**ABOUT THIS EXERCISE**
Format everything from the start of the items down to the line containing "claim. Solicitors will" as a Markdown table with the columns Row and Text line, putting each line beside its row number and leaving out blank lines.

##### DATASET

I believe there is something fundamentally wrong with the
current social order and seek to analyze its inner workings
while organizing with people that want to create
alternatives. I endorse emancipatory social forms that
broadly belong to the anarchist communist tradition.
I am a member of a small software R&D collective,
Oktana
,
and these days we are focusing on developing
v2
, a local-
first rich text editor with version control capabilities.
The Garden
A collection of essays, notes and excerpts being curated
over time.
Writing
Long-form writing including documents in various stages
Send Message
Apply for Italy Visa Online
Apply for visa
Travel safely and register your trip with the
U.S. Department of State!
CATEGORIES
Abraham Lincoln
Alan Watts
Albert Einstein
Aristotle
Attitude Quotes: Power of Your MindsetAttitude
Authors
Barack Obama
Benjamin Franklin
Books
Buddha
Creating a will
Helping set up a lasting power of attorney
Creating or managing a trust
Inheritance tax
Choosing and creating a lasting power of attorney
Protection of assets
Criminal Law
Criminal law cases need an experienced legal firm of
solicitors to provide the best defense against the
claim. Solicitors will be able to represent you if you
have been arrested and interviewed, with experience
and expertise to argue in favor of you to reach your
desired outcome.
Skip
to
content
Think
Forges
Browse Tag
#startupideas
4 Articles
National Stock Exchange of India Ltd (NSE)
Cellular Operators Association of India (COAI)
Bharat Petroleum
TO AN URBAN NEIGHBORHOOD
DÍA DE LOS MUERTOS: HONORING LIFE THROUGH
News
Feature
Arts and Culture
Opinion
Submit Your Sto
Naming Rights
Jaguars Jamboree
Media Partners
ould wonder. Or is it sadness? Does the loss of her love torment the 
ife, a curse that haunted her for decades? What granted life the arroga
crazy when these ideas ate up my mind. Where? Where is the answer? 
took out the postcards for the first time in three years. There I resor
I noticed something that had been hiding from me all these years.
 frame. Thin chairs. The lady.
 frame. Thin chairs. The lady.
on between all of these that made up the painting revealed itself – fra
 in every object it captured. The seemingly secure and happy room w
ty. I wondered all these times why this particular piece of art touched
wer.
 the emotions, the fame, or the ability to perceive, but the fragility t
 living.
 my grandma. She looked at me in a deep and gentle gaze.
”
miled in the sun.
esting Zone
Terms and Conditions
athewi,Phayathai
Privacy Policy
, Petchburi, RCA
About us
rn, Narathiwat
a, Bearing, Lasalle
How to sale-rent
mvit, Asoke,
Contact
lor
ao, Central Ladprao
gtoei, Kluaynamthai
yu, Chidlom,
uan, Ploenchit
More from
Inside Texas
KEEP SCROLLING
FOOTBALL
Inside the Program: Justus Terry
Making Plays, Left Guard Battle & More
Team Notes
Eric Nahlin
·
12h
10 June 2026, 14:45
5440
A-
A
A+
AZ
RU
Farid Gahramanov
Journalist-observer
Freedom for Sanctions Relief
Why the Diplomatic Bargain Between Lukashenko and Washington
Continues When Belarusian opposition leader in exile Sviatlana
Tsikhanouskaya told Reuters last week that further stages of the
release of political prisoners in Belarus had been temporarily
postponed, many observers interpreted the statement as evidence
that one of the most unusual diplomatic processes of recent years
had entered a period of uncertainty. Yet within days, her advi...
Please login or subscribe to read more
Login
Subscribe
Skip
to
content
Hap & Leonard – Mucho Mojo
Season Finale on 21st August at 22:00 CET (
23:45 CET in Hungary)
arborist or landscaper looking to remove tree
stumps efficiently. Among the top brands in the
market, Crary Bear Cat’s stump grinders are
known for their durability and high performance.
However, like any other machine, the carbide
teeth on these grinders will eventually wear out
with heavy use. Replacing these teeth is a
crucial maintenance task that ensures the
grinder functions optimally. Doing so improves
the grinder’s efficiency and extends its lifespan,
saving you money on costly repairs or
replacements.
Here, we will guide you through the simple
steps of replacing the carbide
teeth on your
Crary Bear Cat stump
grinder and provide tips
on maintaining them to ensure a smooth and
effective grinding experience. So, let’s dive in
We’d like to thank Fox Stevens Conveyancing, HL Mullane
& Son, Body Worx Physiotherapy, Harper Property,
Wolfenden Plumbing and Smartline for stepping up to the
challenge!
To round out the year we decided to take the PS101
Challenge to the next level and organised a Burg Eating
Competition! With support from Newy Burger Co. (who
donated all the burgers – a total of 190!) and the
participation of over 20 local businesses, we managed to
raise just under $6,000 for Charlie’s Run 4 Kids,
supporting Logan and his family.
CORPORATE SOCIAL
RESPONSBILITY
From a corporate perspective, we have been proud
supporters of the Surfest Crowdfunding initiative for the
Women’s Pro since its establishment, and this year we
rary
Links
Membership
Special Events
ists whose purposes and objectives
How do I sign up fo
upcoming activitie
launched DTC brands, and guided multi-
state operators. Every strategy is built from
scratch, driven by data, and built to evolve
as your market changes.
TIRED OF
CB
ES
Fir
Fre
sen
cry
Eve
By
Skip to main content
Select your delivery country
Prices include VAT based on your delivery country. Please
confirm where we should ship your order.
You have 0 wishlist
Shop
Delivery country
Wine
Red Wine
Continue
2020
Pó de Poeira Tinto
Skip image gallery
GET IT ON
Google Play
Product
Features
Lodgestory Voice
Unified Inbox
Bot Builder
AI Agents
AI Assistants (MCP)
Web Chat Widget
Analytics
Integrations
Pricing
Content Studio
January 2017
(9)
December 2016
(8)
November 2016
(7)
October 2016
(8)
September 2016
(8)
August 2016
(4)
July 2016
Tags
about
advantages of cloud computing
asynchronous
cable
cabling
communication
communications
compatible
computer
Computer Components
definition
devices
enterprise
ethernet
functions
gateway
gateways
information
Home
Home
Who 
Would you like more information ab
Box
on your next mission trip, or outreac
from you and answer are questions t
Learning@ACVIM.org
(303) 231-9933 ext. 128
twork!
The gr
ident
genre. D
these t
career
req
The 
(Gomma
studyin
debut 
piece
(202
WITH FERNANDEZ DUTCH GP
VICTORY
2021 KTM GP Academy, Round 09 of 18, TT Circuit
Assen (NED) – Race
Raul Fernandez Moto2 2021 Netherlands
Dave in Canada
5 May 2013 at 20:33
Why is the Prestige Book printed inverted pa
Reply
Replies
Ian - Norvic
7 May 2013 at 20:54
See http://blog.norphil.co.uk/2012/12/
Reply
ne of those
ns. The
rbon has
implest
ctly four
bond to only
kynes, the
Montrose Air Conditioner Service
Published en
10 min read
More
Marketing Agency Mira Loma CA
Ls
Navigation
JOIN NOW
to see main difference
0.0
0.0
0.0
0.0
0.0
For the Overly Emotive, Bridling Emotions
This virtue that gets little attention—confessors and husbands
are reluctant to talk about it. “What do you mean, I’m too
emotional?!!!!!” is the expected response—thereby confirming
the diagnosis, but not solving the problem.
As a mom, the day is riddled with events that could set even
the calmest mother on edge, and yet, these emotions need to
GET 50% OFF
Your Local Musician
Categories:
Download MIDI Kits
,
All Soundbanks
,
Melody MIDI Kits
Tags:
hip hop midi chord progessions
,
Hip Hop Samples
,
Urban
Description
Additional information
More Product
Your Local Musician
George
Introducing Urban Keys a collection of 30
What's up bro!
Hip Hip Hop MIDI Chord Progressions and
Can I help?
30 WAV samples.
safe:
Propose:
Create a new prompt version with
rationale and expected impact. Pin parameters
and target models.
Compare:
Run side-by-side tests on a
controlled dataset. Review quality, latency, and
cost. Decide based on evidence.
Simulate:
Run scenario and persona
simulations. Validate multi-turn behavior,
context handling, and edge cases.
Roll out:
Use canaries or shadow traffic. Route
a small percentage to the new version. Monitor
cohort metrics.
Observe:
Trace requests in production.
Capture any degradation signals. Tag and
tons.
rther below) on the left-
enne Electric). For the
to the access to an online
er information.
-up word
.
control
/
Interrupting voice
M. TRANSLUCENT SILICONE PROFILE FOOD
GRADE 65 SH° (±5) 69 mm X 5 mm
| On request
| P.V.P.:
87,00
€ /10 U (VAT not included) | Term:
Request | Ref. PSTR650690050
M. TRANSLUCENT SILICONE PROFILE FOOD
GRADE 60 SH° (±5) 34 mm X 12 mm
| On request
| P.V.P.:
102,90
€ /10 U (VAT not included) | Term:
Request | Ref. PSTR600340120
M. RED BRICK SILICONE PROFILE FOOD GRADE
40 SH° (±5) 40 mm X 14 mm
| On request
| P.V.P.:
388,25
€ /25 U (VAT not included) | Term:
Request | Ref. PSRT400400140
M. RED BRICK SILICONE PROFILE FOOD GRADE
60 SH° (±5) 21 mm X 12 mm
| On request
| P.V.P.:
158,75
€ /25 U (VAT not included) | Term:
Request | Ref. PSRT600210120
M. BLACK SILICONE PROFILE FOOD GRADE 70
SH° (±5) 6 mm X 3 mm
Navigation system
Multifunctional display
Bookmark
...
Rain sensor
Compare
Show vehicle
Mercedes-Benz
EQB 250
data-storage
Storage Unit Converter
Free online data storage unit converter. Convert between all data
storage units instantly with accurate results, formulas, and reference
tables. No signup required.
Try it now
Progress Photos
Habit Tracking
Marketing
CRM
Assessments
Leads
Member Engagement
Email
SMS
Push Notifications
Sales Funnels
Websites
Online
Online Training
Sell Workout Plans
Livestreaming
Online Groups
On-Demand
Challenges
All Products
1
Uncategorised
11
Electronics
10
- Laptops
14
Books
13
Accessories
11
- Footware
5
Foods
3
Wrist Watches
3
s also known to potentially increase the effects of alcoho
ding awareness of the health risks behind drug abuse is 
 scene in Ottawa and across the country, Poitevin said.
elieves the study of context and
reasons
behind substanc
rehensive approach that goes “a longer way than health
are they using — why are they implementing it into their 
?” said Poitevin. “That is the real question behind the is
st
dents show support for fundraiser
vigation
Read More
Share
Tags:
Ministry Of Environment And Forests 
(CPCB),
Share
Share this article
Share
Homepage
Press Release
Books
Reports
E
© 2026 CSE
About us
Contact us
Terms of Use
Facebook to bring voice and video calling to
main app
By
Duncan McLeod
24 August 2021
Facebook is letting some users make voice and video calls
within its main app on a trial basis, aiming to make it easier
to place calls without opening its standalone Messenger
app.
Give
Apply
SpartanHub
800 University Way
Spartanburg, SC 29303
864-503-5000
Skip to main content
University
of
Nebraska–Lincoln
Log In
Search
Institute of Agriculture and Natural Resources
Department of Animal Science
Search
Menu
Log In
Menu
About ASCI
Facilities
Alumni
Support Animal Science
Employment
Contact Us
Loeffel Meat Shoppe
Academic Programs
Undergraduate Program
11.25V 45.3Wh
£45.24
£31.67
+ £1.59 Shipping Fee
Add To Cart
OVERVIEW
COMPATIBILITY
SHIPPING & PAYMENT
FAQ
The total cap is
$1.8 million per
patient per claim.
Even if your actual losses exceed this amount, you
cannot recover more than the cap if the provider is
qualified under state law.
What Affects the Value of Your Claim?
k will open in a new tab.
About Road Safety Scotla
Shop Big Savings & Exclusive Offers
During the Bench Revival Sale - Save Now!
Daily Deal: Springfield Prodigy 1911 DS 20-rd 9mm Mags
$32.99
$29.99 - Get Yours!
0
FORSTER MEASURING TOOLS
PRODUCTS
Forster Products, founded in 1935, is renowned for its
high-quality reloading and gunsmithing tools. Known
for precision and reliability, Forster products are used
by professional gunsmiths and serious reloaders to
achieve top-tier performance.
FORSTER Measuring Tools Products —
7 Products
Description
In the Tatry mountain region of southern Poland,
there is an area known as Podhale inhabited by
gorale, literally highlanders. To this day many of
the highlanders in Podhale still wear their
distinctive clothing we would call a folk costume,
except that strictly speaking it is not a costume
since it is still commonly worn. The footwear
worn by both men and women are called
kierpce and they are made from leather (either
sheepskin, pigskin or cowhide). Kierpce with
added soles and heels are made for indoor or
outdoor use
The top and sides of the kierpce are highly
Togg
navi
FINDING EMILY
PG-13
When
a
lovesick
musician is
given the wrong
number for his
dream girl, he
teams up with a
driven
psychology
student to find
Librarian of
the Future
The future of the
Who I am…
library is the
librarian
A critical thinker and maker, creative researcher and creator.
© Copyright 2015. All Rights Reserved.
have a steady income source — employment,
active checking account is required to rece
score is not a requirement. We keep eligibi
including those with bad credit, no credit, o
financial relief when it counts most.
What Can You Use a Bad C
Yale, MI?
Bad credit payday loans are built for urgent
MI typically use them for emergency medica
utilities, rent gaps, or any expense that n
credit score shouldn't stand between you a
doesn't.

##########

**ANSWER FOR THE TASK**
| Row | Text line |
|---|---|
| 1 | I believe there is something fundamentally wrong with the |
| 2 | current social order and seek to analyze its inner workings |
| 3 | while organizing with people that want to create |
| 4 | alternatives. I endorse emancipatory social forms that |
| 5 | broadly belong to the anarchist communist tradition. |
| 6 | I am a member of a small software R&D collective, |
| 7 | Oktana |
| 8 | , |
| 9 | and these days we are focusing on developing |
| 10 | v2 |
| 11 | , a local- |
| 12 | first rich text editor with version control capabilities. |
| 13 | The Garden |
| 14 | A collection of essays, notes and excerpts being curated |
| 15 | over time. |
| 16 | Writing |
| 17 | Long-form writing including documents in various stages |
| 18 | Send Message |
| 19 | Apply for Italy Visa Online |
| 20 | Apply for visa |
| 21 | Travel safely and register your trip with the |
| 22 | U.S. Department of State! |
| 23 | CATEGORIES |
| 24 | Abraham Lincoln |
| 25 | Alan Watts |
| 26 | Albert Einstein |
| 27 | Aristotle |
| 28 | Attitude Quotes: Power of Your MindsetAttitude |
| 29 | Authors |
| 30 | Barack Obama |
| 31 | Benjamin Franklin |
| 32 | Books |
| 33 | Buddha |
| 34 | Creating a will |
| 35 | Helping set up a lasting power of attorney |
| 36 | Creating or managing a trust |
| 37 | Inheritance tax |
| 38 | Choosing and creating a lasting power of attorney |
| 39 | Protection of assets |
| 40 | Criminal Law |
| 41 | Criminal law cases need an experienced legal firm of |
| 42 | solicitors to provide the best defense against the |
| 43 | claim. Solicitors will be able to represent you if you |